_WORK TASK_. From the material beneath, pull every line with the word "tail".

** EXERCISE DATA follows **

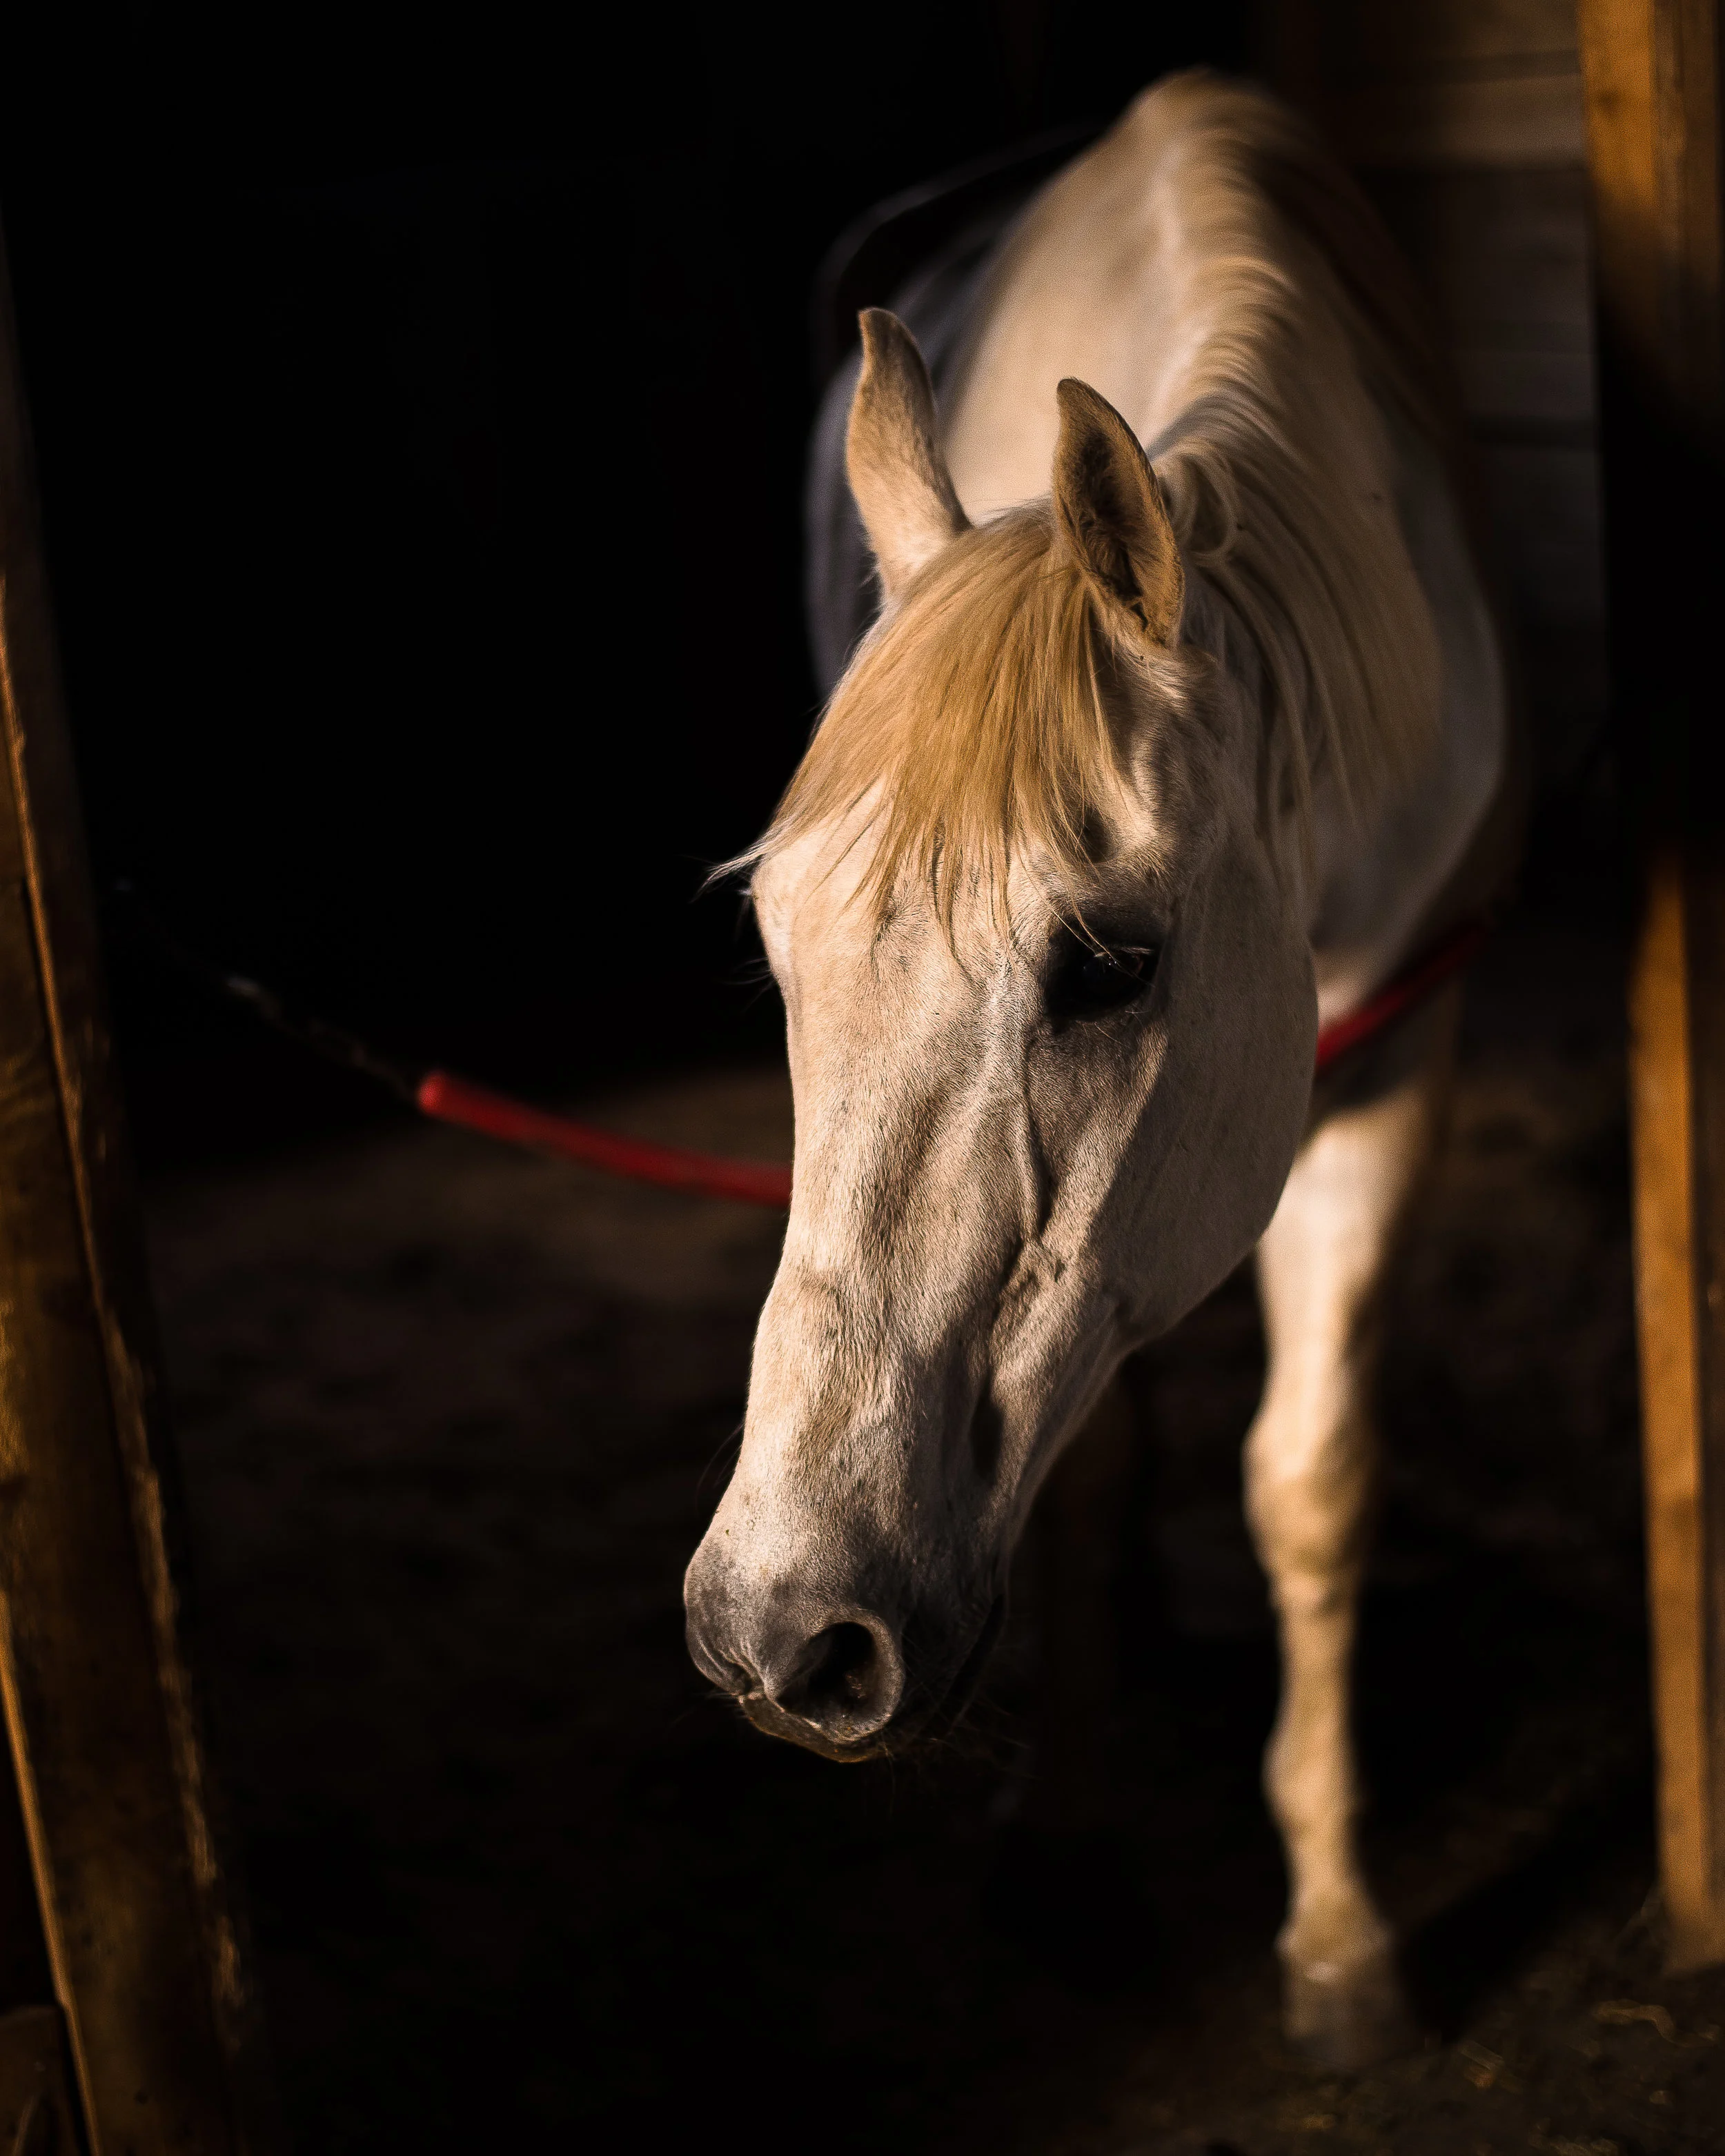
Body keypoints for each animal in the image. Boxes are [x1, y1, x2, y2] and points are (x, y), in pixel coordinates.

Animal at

** End of EXERCISE DATA **
** EXERCISE DATA follows **

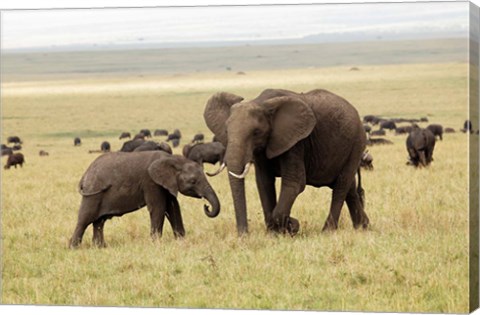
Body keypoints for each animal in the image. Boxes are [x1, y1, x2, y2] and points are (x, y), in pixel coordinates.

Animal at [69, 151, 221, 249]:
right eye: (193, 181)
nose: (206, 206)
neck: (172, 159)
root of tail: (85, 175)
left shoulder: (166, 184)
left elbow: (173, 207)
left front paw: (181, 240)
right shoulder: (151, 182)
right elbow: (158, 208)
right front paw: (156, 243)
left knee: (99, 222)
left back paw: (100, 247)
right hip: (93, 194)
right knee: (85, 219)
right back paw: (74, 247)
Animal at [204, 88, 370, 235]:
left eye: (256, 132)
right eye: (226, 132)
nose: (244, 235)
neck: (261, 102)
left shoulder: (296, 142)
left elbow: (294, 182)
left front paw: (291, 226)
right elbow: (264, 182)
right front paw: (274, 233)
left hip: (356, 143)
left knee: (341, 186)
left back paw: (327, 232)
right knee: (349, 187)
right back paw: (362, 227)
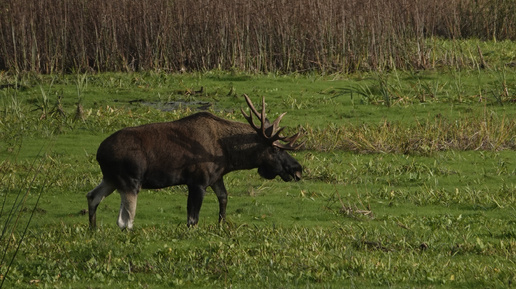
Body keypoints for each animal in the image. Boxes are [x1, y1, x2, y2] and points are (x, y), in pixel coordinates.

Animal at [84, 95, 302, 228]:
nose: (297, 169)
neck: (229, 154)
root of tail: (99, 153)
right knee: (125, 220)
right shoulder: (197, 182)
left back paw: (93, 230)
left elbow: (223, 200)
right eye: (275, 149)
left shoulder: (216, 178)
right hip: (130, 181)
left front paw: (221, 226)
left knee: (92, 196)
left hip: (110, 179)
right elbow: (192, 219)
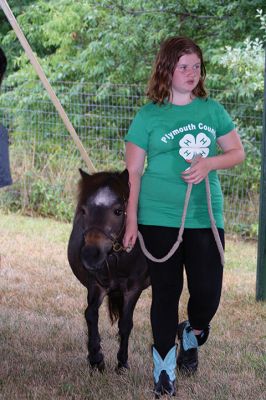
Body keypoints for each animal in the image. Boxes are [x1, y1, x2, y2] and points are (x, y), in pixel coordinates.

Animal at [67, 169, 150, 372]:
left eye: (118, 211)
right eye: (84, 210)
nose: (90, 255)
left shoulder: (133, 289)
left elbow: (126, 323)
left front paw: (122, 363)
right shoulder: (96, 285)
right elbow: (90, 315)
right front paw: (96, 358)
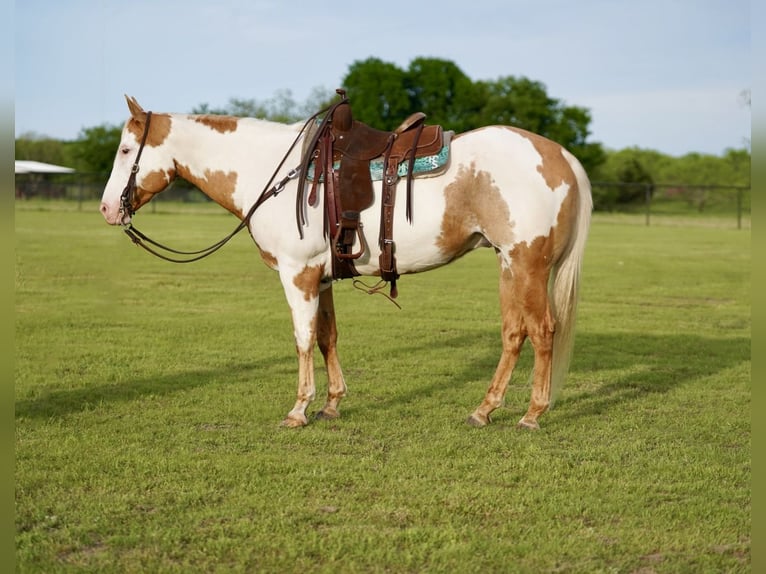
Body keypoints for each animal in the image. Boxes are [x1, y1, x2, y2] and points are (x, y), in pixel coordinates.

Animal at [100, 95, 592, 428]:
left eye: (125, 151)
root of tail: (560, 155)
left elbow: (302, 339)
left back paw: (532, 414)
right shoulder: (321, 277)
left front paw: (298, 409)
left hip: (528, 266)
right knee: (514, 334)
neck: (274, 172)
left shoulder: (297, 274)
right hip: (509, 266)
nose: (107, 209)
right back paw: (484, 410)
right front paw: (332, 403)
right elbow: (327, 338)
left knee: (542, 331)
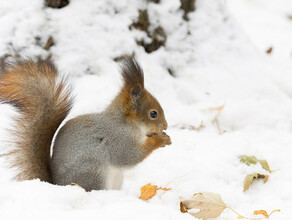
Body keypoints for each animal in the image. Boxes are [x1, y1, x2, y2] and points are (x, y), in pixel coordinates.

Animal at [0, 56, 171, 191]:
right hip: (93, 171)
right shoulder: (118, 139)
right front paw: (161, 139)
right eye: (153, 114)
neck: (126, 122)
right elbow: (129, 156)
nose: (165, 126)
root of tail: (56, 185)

** End of EXERCISE DATA **

_EXERCISE RESPONSE_.
root of tail: (85, 175)
root of tail: (99, 153)
root of tail: (560, 155)
root of tail: (56, 185)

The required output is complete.